Interessante observar que os homens gostam de avaliar as mulheres e, para nós homens, a avaliação mais importante é a dos outros homens. Conquistar uma mulher da prateleira das desejadas é exibido para os amigos como um troféu. Nas suas pesquisas, a professora entrou em grupos de WhatsApp de homens e analisou as suas mensagens. Tem grupo de homens que preferem as gordas ou as deficientes como um fetiche, sem a intenção de uma relação afetiva. Me dei conta de que quando recebo comentários engraçados, mas inadequados, “para não perder o amigo”, muitas vezes respondo com um “kkkk”. Esta é uma forma que nós homens usamos para sermos reconhecidos no grupo. É muito comum quando um grupo de homens está reunido e passa uma mulher, alguém dizer “que bunda gostosa”, e os demais validarem aquele comentário, o que a Valeska chama de “carteirinha de pertencimento” ao grupo.
Por incrível que pareça, em algumas regiões, mulheres com mais de 30 anos já são consideradas velhas. A questão do etarismo é muito séria na nossa cultura. Quem nunca ouviu alguém dizer “fulano/fulana já é muito velho/a para isto!”. Impressionante também saber que a saúde mental dos homens melhora com o casamento e das mulheres piora. Não é por acaso que muitas mulheres se libertam quando se separam ou quando ficam viúvas.
As pedagogias afetivas são diferentes para homens e mulheres. Por exemplo, a Pequena Sereia Ariel faz tudo o que ela gosta de fazer, é super curiosa, mas depois que conhece um homem ela fica abestada. Ela vai falar com a bruxa que lhe oferece um corpo de mulher para conquistar aquele homem, porém exige em troca que ela dê a sua voz. Ariel pergunta então para bruxa: “Como vou conquistar um homem sem voz”, e ela responde: “Para que voz se você tem quadril!”. Duas pedagogias afetivas importantes que aparecem neste desenho: primeiro que a coisa mais importante na vida da mulher é ter um homem, e a segunda, se ela quiser ter e manter um homem, terá que aprender a calar a sua boca.
Nesta forma de amar, as mulheres só se sentem desejáveis se tiver um homem que as deseje.
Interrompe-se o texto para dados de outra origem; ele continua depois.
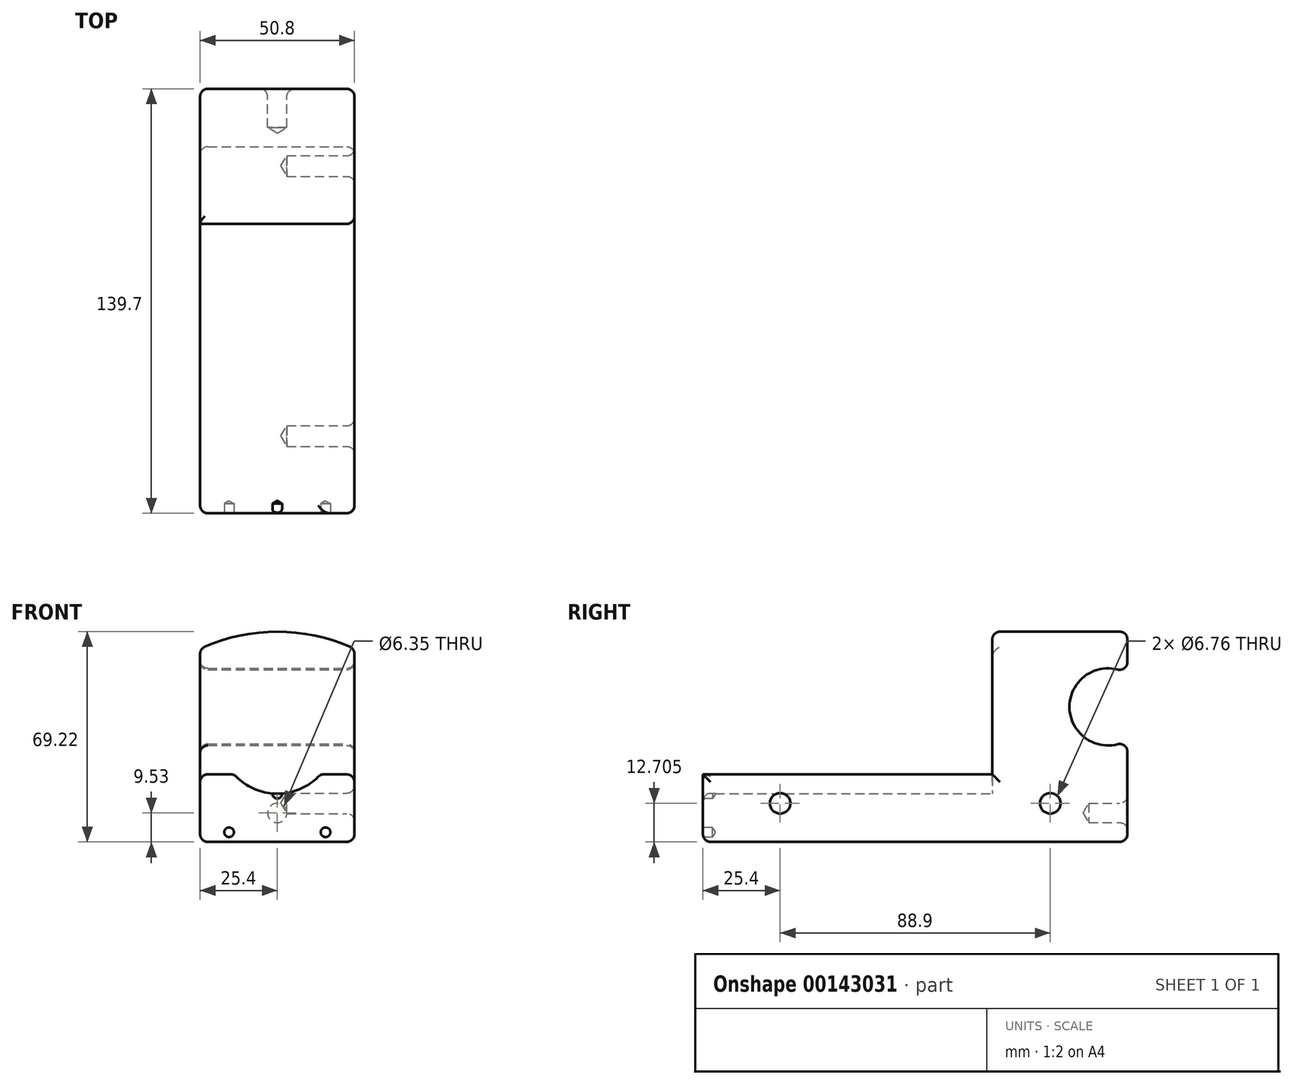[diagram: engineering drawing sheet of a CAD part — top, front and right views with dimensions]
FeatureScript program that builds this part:
annotation { "Feature Type Name" : "Feature", "Feature Type Description" : "" }
export const myFeature = defineFeature(function(context is Context, id is Id, definition is map)
    precondition{}
    {
        {
            var Q0;
            Q0=qCreatedBy(makeId("Front.planeOp"),FACE);
            var sketch = newSketch(context, id + "F0", { "sketchPlane" : qUnion([Q0])});
            skLineSegment(sketch, "E0.bottom", {"start": v(0, 0) * mm, "end": v(50.8, 0) * mm});
            skLineSegment(sketch, "E0.top", {"start": v(0, -22.23) * mm, "end": v(50.8, -22.23) * mm});
            skLineSegment(sketch, "E0.left", {"start": v(0, 0) * mm, "end": v(0, -22.23) * mm});
            skLineSegment(sketch, "E0.right", {"start": v(50.8, 0) * mm, "end": v(50.8, -22.23) * mm});
            skCircle(sketch, "E1", {"center": v(25.4, 12.7) * mm, "radius": 19.05 * mm});
            skPoint(sketch, "E1.centerSnap0", {"position": v(25.4, 0) * mm});
            skSolve(sketch);
        }
        {
            var Q0;
            {var subQ0=sQuery(id+"F0.wireOp",EDGE,"E1");var subQ1=sQuery(id+"F0.wireOp",EDGE,"E0.bottom");var subQ2=makeQuery(id+"F0.imprint","INTERSECT",VERTEX,{"disambiguationData":[OD(0.0)],"derivedFrom":[subQ1,subQ0]});Q0=makeQuery(id+"F0.imprint","IMPRINT",FACE,{"disambiguationData":[TD([[makeQuery(id+"F0.imprint","IMPRINT",EDGE,{"disambiguationData":[TD([[subQ2,-1.0]])],"derivedFrom":subQ1}),1.0]])]});}
            var Q1;
            {var subQ0=sQuery(id+"F0.wireOp",EDGE,"E1");var subQ1=sQuery(id+"F0.wireOp",EDGE,"E0.bottom");var subQ2=makeQuery(id+"F0.imprint","INTERSECT",VERTEX,{"disambiguationData":[OD(0.0)],"derivedFrom":[subQ1,subQ0]});Q1=makeQuery(id+"F0.imprint","IMPRINT",FACE,{"disambiguationData":[TD([[makeQuery(id+"F0.imprint","IMPRINT",EDGE,{"disambiguationData":[TD([[subQ2,-1.0]])],"derivedFrom":subQ1}),-1.0]])]});}
            var Q2;
            Q2=makeQuery(id+"F0.imprint","IMPRINT",FACE,{"disambiguationData":[TD([[makeQuery(id+"F0.imprint","IMPRINT",EDGE,{"derivedFrom":sQuery(id+"F0.wireOp",EDGE,"E0.top")}),1.0]])]});
            extrude(context, id + "F1", {"entities" : qUnion([Q0, Q1, Q2]), "depth" : 95.25 * mm});
        }
        {
            var Q0;
            Q0=makeQuery(id+"F1.opExtrude","CAP_FACE",FACE,{"disambiguationData":[OSD([sQuery(id+"F0.wireOp",EDGE,"E0.bottom"),sQuery(id+"F0.wireOp",EDGE,"E0.top"),sQuery(id+"F0.wireOp",EDGE,"E0.left"),sQuery(id+"F0.wireOp",EDGE,"E0.right"),sQuery(id+"F0.wireOp",EDGE,"E1")])],"isStart":true});
            var sketch = newSketch(context, id + "F2", { "sketchPlane" : qUnion([Q0])});
            skArc(sketch, "E2", {"start": v(0, 41.32) * mm, "mid": v(-25.4, 47) * mm, "end": v(-50.8, 41.32) * mm});
            skPoint(sketch, "E2.centerSnap0", {"position": v(-25.4, 31.75) * mm});
            skLineSegment(sketch, "E3", {"start": v(-50.8, -22.23) * mm, "end": v(-50.8, 41.32) * mm});
            skLineSegment(sketch, "E4", {"start": v(0, -22.23) * mm, "end": v(0, 41.32) * mm});
            skLineSegment(sketch, "E5", {"start": v(-50.8, -22.23) * mm, "end": v(0, -22.23) * mm});
            skSolve(sketch);
        }
        {
            var Q0;
            {var subQ4=sQuery(id+"F2.wireOp",EDGE,"E2");Q0=makeQuery(id+"F2.imprint","IMPRINT",FACE,{"disambiguationData":[TD([[makeQuery(id+"F2.imprint","IMPRINT",EDGE,{"derivedFrom":subQ4}),1.0]])]});}
            var Q1;
            {var subQ3=sQuery(id+"F2.wireOp",EDGE,"E5");Q1=makeQuery(id+"F2.imprint","IMPRINT",FACE,{"disambiguationData":[TD([[makeQuery(id+"F2.imprint","IMPRINT",EDGE,{"derivedFrom":subQ3}),-1.0]])]});}
            extrude(context, id + "F3", {"entities" : qUnion([Q0, Q1]), "operationType" : NewBodyOperationType.ADD, "depth" : 44.45 * mm});
        }
        {
            var Q0;
            Q0=makeQuery(id+"F3.opExtrude","CAP_FACE",FACE,{"disambiguationData":[OSD([sQuery(id+"F2.wireOp",EDGE,"E2"),sQuery(id+"F2.wireOp",EDGE,"E3"),sQuery(id+"F2.wireOp",EDGE,"E4"),sQuery(id+"F2.wireOp",EDGE,"E5")])],"isStart":false});
            var sketch = newSketch(context, id + "F4", { "sketchPlane" : qUnion([Q0])});
            skCircle(sketch, "E6", {"center": v(-25.4, -12.7) * mm, "radius": 3.18 * mm});
            skSolve(sketch);
        }
        {
            var Q0;
            Q0=sQuery(id+"F4.wireOp",VERTEX,"E6.center");
            var Q1;
            Q1=makeQuery(id+"F1.opExtrude","SWEPT_BODY",BODY,{"disambiguationData":[OSD([sQuery(id+"F0.wireOp",EDGE,"E0.bottom"),sQuery(id+"F0.wireOp",EDGE,"E0.top"),sQuery(id+"F0.wireOp",EDGE,"E0.left"),sQuery(id+"F0.wireOp",EDGE,"E0.right"),sQuery(id+"F0.wireOp",EDGE,"E1")])]});
            hole(context, id + "F5", {"style" : HoleStyle.SIMPLE, "endStyle" : HoleEndStyle.BLIND, "holeDiameter" : 6.35 * mm, "holeDepth" : 12.7 * mm, "locations" : qUnion([Q0]), "scope" : qUnion([Q1])});
        }
        {
            var Q0;
            Q0=makeQuery(id+"F3.boolean.opBoolean","MERGE",FACE,{"derivedFrom":[makeQuery(id+"F1.opExtrude","SWEPT_FACE",FACE,{"disambiguationData":[OSD([sQuery(id+"F0.wireOp",EDGE,"E0.right")])]}),makeQuery(id+"F3.opExtrude","SWEPT_FACE",FACE,{"disambiguationData":[OSD([sQuery(id+"F2.wireOp",EDGE,"E3")])]})]});
            var sketch = newSketch(context, id + "F6", { "sketchPlane" : qUnion([Q0])});
            skCircle(sketch, "E7", {"center": v(19.05, -9.53) * mm, "radius": 3.18 * mm});
            skCircle(sketch, "E8", {"center": v(-69.85, -9.53) * mm, "radius": 3.18 * mm});
            skSolve(sketch);
        }
        {
            var Q0;
            Q0=sQuery(id+"F6.wireOp",VERTEX,"E7.center");
            var Q1;
            Q1=sQuery(id+"F6.wireOp",VERTEX,"E8.center");
            var Q2;
            Q2=makeQuery(id+"F1.opExtrude","SWEPT_BODY",BODY,{"disambiguationData":[OSD([sQuery(id+"F0.wireOp",EDGE,"E0.bottom"),sQuery(id+"F0.wireOp",EDGE,"E0.top"),sQuery(id+"F0.wireOp",EDGE,"E0.left"),sQuery(id+"F0.wireOp",EDGE,"E0.right"),sQuery(id+"F0.wireOp",EDGE,"E1")])]});
            hole(context, id + "F7", {"style" : HoleStyle.SIMPLE, "endStyle" : HoleEndStyle.BLIND, "standardTappedOrClearance" : lookupTablePath({ "standard" : "ANSI", "fit" : "Normal (ASME)", "size" : "1/4", "type" : "Clearance" }), "standardBlindInLast" : lookupTablePath({ "fit" : "Free", "standard" : "ANSI", "size" : "1/4", "type" : "Clearance" }), "holeDiameter" : 6.76 * mm, "holeDepth" : 22.22 * mm, "startFromSketch" : true, "locations" : qUnion([Q0, Q1]), "scope" : qUnion([Q2])});
        }
        {
            var Q0;
            Q0=makeQuery(id+"F3.boolean.opBoolean","MERGE",FACE,{"derivedFrom":[makeQuery(id+"F1.opExtrude","SWEPT_FACE",FACE,{"disambiguationData":[OSD([sQuery(id+"F0.wireOp",EDGE,"E0.right")])]}),makeQuery(id+"F3.opExtrude","SWEPT_FACE",FACE,{"disambiguationData":[OSD([sQuery(id+"F2.wireOp",EDGE,"E3")])]})]});
            var Q1;
            Q1=makeQuery(id+"F3.boolean.opBoolean","MERGE",FACE,{"derivedFrom":[makeQuery(id+"F1.opExtrude","SWEPT_FACE",FACE,{"disambiguationData":[OSD([sQuery(id+"F0.wireOp",EDGE,"E0.left")])]}),makeQuery(id+"F3.opExtrude","SWEPT_FACE",FACE,{"disambiguationData":[OSD([sQuery(id+"F2.wireOp",EDGE,"E4")])]})]});
            cPlane(context, id + "F8", {"entities" : qUnion([Q0, Q1]), "cplaneType" : CPlaneType.MID_PLANE, "offset" : 25.4 * mm, "width" : 152.4 * mm, "height" : 152.4 * mm});
        }
        {
            var Q0;
            Q0=makeQuery(id+"F3.boolean.opBoolean","MERGE",FACE,{"derivedFrom":[makeQuery(id+"F1.opExtrude","SWEPT_FACE",FACE,{"disambiguationData":[OSD([sQuery(id+"F0.wireOp",EDGE,"E0.right")])]}),makeQuery(id+"F3.opExtrude","SWEPT_FACE",FACE,{"disambiguationData":[OSD([sQuery(id+"F2.wireOp",EDGE,"E3")])]})]});
            var sketch = newSketch(context, id + "F9", { "sketchPlane" : qUnion([Q0])});
            skCircle(sketch, "E9", {"center": v(38.1, 22.22) * mm, "radius": 12.7 * mm});
            skSolve(sketch);
        }
        {
            var Q0;
            {var subQ0=sQuery(id+"F9.wireOp",EDGE,"E9");var subQ1=makeQuery(id+"F3.opExtrude","CAP_EDGE",EDGE,{"disambiguationData":[OSD([sQuery(id+"F2.wireOp",EDGE,"E3")])],"isStart":false});var subQ2=makeQuery(id+"F9.imprint","INTERSECT",VERTEX,{"disambiguationData":[OD(0.0)],"derivedFrom":[subQ1,subQ0]});Q0=makeQuery(id+"F9.imprint","IMPRINT",FACE,{"disambiguationData":[TD([[makeQuery(id+"F9.imprint","IMPRINT",EDGE,{"disambiguationData":[TD([[subQ2,1.0]])],"derivedFrom":subQ0}),1.0]])]});}
            var Q1;
            {var subQ0=sQuery(id+"F9.wireOp",EDGE,"E9");var subQ1=makeQuery(id+"F3.opExtrude","CAP_EDGE",EDGE,{"disambiguationData":[OSD([sQuery(id+"F2.wireOp",EDGE,"E3")])],"isStart":false});var subQ2=makeQuery(id+"F9.imprint","INTERSECT",VERTEX,{"disambiguationData":[OD(0.0)],"derivedFrom":[subQ1,subQ0]});Q1=makeQuery(id+"F9.imprint","IMPRINT",FACE,{"disambiguationData":[TD([[makeQuery(id+"F9.imprint","IMPRINT",EDGE,{"disambiguationData":[TD([[subQ2,-1.0]])],"derivedFrom":subQ0}),1.0]])]});}
            extrude(context, id + "F10", {"entities" : qUnion([Q0, Q1]), "operationType" : NewBodyOperationType.REMOVE, "endBound" : BoundingType.THROUGH_ALL, "oppositeDirection" : true, "depth" : 25.4 * mm});
        }
        {
            var Q0;
            Q0=makeQuery(id+"F1.opExtrude","CAP_FACE",FACE,{"disambiguationData":[OSD([sQuery(id+"F0.wireOp",EDGE,"E0.bottom"),sQuery(id+"F0.wireOp",EDGE,"E0.top"),sQuery(id+"F0.wireOp",EDGE,"E0.left"),sQuery(id+"F0.wireOp",EDGE,"E0.right"),sQuery(id+"F0.wireOp",EDGE,"E1")])],"isStart":false});
            var sketch = newSketch(context, id + "F11", { "sketchPlane" : qUnion([Q0])});
            skCircle(sketch, "E10", {"center": v(9.53, -19.05) * mm, "radius": 1.59 * mm});
            skCircle(sketch, "E11", {"center": v(41.28, -19.05) * mm, "radius": 1.59 * mm});
            skCircle(sketch, "E12", {"center": v(25.4, -6.35) * mm, "radius": 1.59 * mm});
            skSolve(sketch);
        }
        {
            var Q0;
            Q0=sQuery(id+"F11.wireOp",VERTEX,"E12.center");
            var Q1;
            Q1=sQuery(id+"F11.wireOp",VERTEX,"E11.center");
            var Q2;
            Q2=sQuery(id+"F11.wireOp",VERTEX,"E10.center");
            var Q3;
            Q3=makeQuery(id+"F1.opExtrude","SWEPT_BODY",BODY,{"disambiguationData":[OSD([sQuery(id+"F0.wireOp",EDGE,"E0.bottom"),sQuery(id+"F0.wireOp",EDGE,"E0.top"),sQuery(id+"F0.wireOp",EDGE,"E0.left"),sQuery(id+"F0.wireOp",EDGE,"E0.right"),sQuery(id+"F0.wireOp",EDGE,"E1")])]});
            hole(context, id + "F12", {"style" : HoleStyle.SIMPLE, "endStyle" : HoleEndStyle.BLIND, "holeDiameter" : 3.17 * mm, "holeDepth" : 3.17 * mm, "startFromSketch" : true, "locations" : qUnion([Q0, Q1, Q2]), "scope" : qUnion([Q3])});
        }
        {
            var Q0;
            {var subQ0=sQuery(id+"F0.wireOp",EDGE,"E0.bottom");Q0=makeQuery(id+"F1.opExtrude","SWEPT_FACE",FACE,{"disambiguationData":[OSD([subQ0]),TDD([makeQuery(id+"F0.imprint","IMPRINT",EDGE,{"disambiguationData":[TD([[makeQuery(id+"F0.imprint","INTERSECT",VERTEX,{"derivedFrom":[subQ0,sQuery(id+"F0.wireOp",EDGE,"E0.right")]}),1.0]])],"derivedFrom":subQ0})])]});}
            cPlane(context, id + "F13", {"entities" : qUnion([Q0]), "cplaneType" : CPlaneType.OFFSET, "offset" : 41.27 * mm, "width" : 152.4 * mm, "height" : 152.4 * mm});
        }
        {
            var Q0;
            Q0=qCreatedBy(id+"F13.planeOp",FACE);
            var sketch = newSketch(context, id + "F14", { "sketchPlane" : qUnion([Q0])});
            skLineSegment(sketch, "E13", {"start": v(44.45, 0) * mm, "end": v(44.45, -95.25) * mm});
            skLineSegment(sketch, "E14", {"start": v(6.35, -95.25) * mm, "end": v(6.35, 0) * mm});
            skCircle(sketch, "E15", {"center": v(25.4, -73.03) * mm, "radius": 6.35 * mm});
            skSolve(sketch);
        }
        {
            var Q0;
            Q0=makeQuery(id+"F14.imprint","IMPRINT",FACE,{"disambiguationData":[TD([[makeQuery(id+"F14.imprint","IMPRINT",EDGE,{"derivedFrom":sQuery(id+"F14.wireOp",EDGE,"E15")}),1.0]])]});
            extrude(context, id + "F15", {"entities" : qUnion([Q0]), "operationType" : NewBodyOperationType.REMOVE, "oppositeDirection" : true, "depth" : 12.7 * mm});
        }
        {
            var Q0;
            {var subQ0=sQuery(id+"F0.wireOp",EDGE,"E1");var subQ1=sQuery(id+"F0.wireOp",EDGE,"E0.bottom");Q0=makeQuery(id+"F1.opExtrude","SWEPT_EDGE",EDGE,{"disambiguationData":[OSD([subQ1,subQ0]),TDD([makeQuery(id+"F0.imprint","INTERSECT",VERTEX,{"disambiguationData":[OD(1.0)],"derivedFrom":[subQ1,subQ0]})])]});}
            var Q1;
            Q1=makeQuery(id+"F3.boolean.opBoolean","MERGE",FACE,{"derivedFrom":[makeQuery(id+"F1.opExtrude","SWEPT_FACE",FACE,{"disambiguationData":[OSD([sQuery(id+"F0.wireOp",EDGE,"E0.right")])]}),makeQuery(id+"F3.opExtrude","SWEPT_FACE",FACE,{"disambiguationData":[OSD([sQuery(id+"F2.wireOp",EDGE,"E3")])]})]});
            var Q2;
            Q2=makeQuery(id+"F3.opExtrude","CAP_EDGE",EDGE,{"disambiguationData":[OSD([sQuery(id+"F2.wireOp",EDGE,"E3")])],"isStart":true});
            var Q3;
            Q3=makeQuery(id+"F1.opExtrude","CAP_EDGE",EDGE,{"disambiguationData":[OSD([sQuery(id+"F0.wireOp",EDGE,"E1")])],"isStart":true});
            var Q4;
            {var subQ0=sQuery(id+"F0.wireOp",EDGE,"E0.bottom");Q4=makeQuery(id+"F1.opExtrude","CAP_EDGE",EDGE,{"disambiguationData":[OSD([subQ0]),TDD([makeQuery(id+"F0.imprint","IMPRINT",EDGE,{"disambiguationData":[TD([[makeQuery(id+"F0.imprint","INTERSECT",VERTEX,{"derivedFrom":[subQ0,sQuery(id+"F0.wireOp",EDGE,"E0.right")]}),1.0]])],"derivedFrom":subQ0})])],"isStart":true});}
            var Q5;
            Q5=makeQuery(id+"F3.opExtrude","CAP_EDGE",EDGE,{"disambiguationData":[OSD([sQuery(id+"F2.wireOp",EDGE,"E2")])],"isStart":true});
            var Q6;
            Q6=makeQuery(id+"F1.opExtrude","CAP_EDGE",EDGE,{"disambiguationData":[OSD([sQuery(id+"F0.wireOp",EDGE,"E1")])],"isStart":false});
            var Q7;
            {var subQ0=sQuery(id+"F0.wireOp",EDGE,"E0.bottom");Q7=makeQuery(id+"F1.opExtrude","CAP_EDGE",EDGE,{"disambiguationData":[OSD([subQ0]),TDD([makeQuery(id+"F0.imprint","IMPRINT",EDGE,{"disambiguationData":[TD([[makeQuery(id+"F0.imprint","INTERSECT",VERTEX,{"derivedFrom":[subQ0,sQuery(id+"F0.wireOp",EDGE,"E0.left")]}),-1.0]])],"derivedFrom":subQ0})])],"isStart":false});}
            var Q8;
            Q8=makeQuery(id+"F1.opExtrude","CAP_EDGE",EDGE,{"disambiguationData":[OSD([sQuery(id+"F0.wireOp",EDGE,"E0.left")])],"isStart":false});
            var Q9;
            Q9=makeQuery(id+"F1.opExtrude","CAP_EDGE",EDGE,{"disambiguationData":[OSD([sQuery(id+"F0.wireOp",EDGE,"E0.top")])],"isStart":false});
            var Q10;
            {var subQ0=sQuery(id+"F0.wireOp",EDGE,"E1");var subQ1=sQuery(id+"F0.wireOp",EDGE,"E0.bottom");Q10=makeQuery(id+"F1.opExtrude","SWEPT_EDGE",EDGE,{"disambiguationData":[OSD([subQ1,subQ0]),TDD([makeQuery(id+"F0.imprint","INTERSECT",VERTEX,{"disambiguationData":[OD(0.0)],"derivedFrom":[subQ1,subQ0]})])]});}
            var Q11;
            Q11=makeQuery(id+"F1.opExtrude","SWEPT_EDGE",EDGE,{"disambiguationData":[OSD([sQuery(id+"F0.wireOp",EDGE,"E0.bottom"),sQuery(id+"F0.wireOp",EDGE,"E0.left")])]});
            var Q12;
            {var subQ0=sQuery(id+"F0.wireOp",EDGE,"E0.bottom");Q12=makeQuery(id+"F1.opExtrude","CAP_EDGE",EDGE,{"disambiguationData":[OSD([subQ0]),TDD([makeQuery(id+"F0.imprint","IMPRINT",EDGE,{"disambiguationData":[TD([[makeQuery(id+"F0.imprint","INTERSECT",VERTEX,{"derivedFrom":[subQ0,sQuery(id+"F0.wireOp",EDGE,"E0.left")]}),-1.0]])],"derivedFrom":subQ0})])],"isStart":true});}
            var Q13;
            Q13=makeQuery(id+"F3.opExtrude","SWEPT_EDGE",EDGE,{"disambiguationData":[OSD([sQuery(id+"F2.wireOp",EDGE,"E2"),sQuery(id+"F2.wireOp",EDGE,"E4")])]});
            var Q14;
            Q14=makeQuery(id+"F10.boolean.opBoolean","INTERSECT",EDGE,{"derivedFrom":[makeQuery(id+"F3.boolean.opBoolean","MERGE",FACE,{"derivedFrom":[makeQuery(id+"F1.opExtrude","SWEPT_FACE",FACE,{"disambiguationData":[OSD([sQuery(id+"F0.wireOp",EDGE,"E0.left")])]}),makeQuery(id+"F3.opExtrude","SWEPT_FACE",FACE,{"disambiguationData":[OSD([sQuery(id+"F2.wireOp",EDGE,"E4")])]})]}),makeQuery(id+"F10.opExtrude","SWEPT_FACE",FACE,{"disambiguationData":[OSD([sQuery(id+"F9.wireOp",EDGE,"E9")])]})]});
            var Q15;
            {var subQ0=sQuery(id+"F2.wireOp",EDGE,"E4");var subQ1=sQuery(id+"F2.wireOp",EDGE,"E2");Q15=makeQuery(id+"F10.boolean.opBoolean","SPLIT",EDGE,{"disambiguationData":[TD([makeQuery(id+"F3.opExtrude","SWEPT_FACE",FACE,{"disambiguationData":[OSD([subQ1])]})])],"derivedFrom":makeQuery(id+"F3.opExtrude","CAP_EDGE",EDGE,{"disambiguationData":[OSD([subQ0])],"isStart":false})});}
            var Q16;
            {var subQ1=sQuery(id+"F2.wireOp",EDGE,"E4");Q16=makeQuery(id+"F10.boolean.opBoolean","SPLIT",EDGE,{"disambiguationData":[TD([makeQuery(id+"F1.opExtrude","SWEPT_FACE",FACE,{"disambiguationData":[OSD([sQuery(id+"F0.wireOp",EDGE,"E0.top")])]})])],"derivedFrom":makeQuery(id+"F3.opExtrude","CAP_EDGE",EDGE,{"disambiguationData":[OSD([subQ1])],"isStart":false})});}
            var Q17;
            Q17=makeQuery(id+"F3.boolean.opBoolean","MERGE",EDGE,{"derivedFrom":[makeQuery(id+"F1.opExtrude","SWEPT_EDGE",EDGE,{"disambiguationData":[OSD([sQuery(id+"F0.wireOp",EDGE,"E0.top"),sQuery(id+"F0.wireOp",EDGE,"E0.left")])]}),makeQuery(id+"F3.opExtrude","SWEPT_EDGE",EDGE,{"disambiguationData":[OSD([sQuery(id+"F2.wireOp",EDGE,"E4"),sQuery(id+"F2.wireOp",EDGE,"E5")])]})]});
            var Q18;
            Q18=makeQuery(id+"F3.opExtrude","CAP_EDGE",EDGE,{"disambiguationData":[OSD([sQuery(id+"F2.wireOp",EDGE,"E2")])],"isStart":false});
            var Q19;
            Q19=makeQuery(id+"F10.boolean.opBoolean","INTERSECT",EDGE,{"disambiguationData":[OD(0.0)],"derivedFrom":[makeQuery(id+"F3.opExtrude","CAP_FACE",FACE,{"disambiguationData":[OSD([sQuery(id+"F2.wireOp",EDGE,"E2"),sQuery(id+"F2.wireOp",EDGE,"E3"),sQuery(id+"F2.wireOp",EDGE,"E4"),sQuery(id+"F2.wireOp",EDGE,"E5")])],"isStart":false}),makeQuery(id+"F10.opExtrude","SWEPT_FACE",FACE,{"disambiguationData":[OSD([sQuery(id+"F9.wireOp",EDGE,"E9")])]})]});
            var Q20;
            {var subQ0=sQuery(id+"F2.wireOp",EDGE,"E3");var subQ1=sQuery(id+"F2.wireOp",EDGE,"E4");var subQ2=sQuery(id+"F2.wireOp",EDGE,"E5");Q20=makeQuery(id+"F10.boolean.opBoolean","SPLIT",FACE,{"disambiguationData":[TD([makeQuery(id+"F1.opExtrude","SWEPT_FACE",FACE,{"disambiguationData":[OSD([sQuery(id+"F0.wireOp",EDGE,"E0.top")])]})])],"derivedFrom":makeQuery(id+"F3.opExtrude","CAP_FACE",FACE,{"disambiguationData":[OSD([sQuery(id+"F2.wireOp",EDGE,"E2"),subQ0,subQ1,subQ2])],"isStart":false})});}
            fillet(context, id + "F16", {"entities" : qUnion([Q0, Q1, Q2, Q3, Q4, Q5, Q6, Q7, Q8, Q9, Q10, Q11, Q12, Q13, Q14, Q15, Q16, Q17, Q18, Q19, Q20]), "radius" : 2.54 * mm, "tangentPropagation" : true, "allowEdgeOverflow" : false});
        }
    });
A mulher acha que o problema está nela, porque está velha, feia, gorda, de certa forma, incapaz de receber amor. O homem quando não está amando, ele sai com os amigos, “passa o rodo” e se diverte. A mulher não, ela sofre até quando não está amando. O homem não se vulnerabiliza no amor como a mulher.
Tudo isto está muito presente na cultura e no entretenimento. Existem muitos filmes em que homem está perdido e a mulher vai lá e o salva, ou nos desenhos, em que a mulher beija o sapo ou o ogro e ele vira um príncipe, mas quantos filmes mostram o homem se casando com uma ogra?
Viajar de carro nos dá o tempo que não temos no dia a dia, nos permite este tipo de experiência, ouvir, refletir e nos conhecermos melhor. Recomendo que você ouça este podcast. Já coloquei o livro “Prateleira do Amor” na minha lista de próximo a ser lido.
Referências:
– Podcast Bom Dia Óbvios – Episódio 152– entrevista com Valeska Zanello
– Livro “A Prateleira do Amor: Sobre Mulheres, Homens e Relações” – Valeska Zanello, 2022.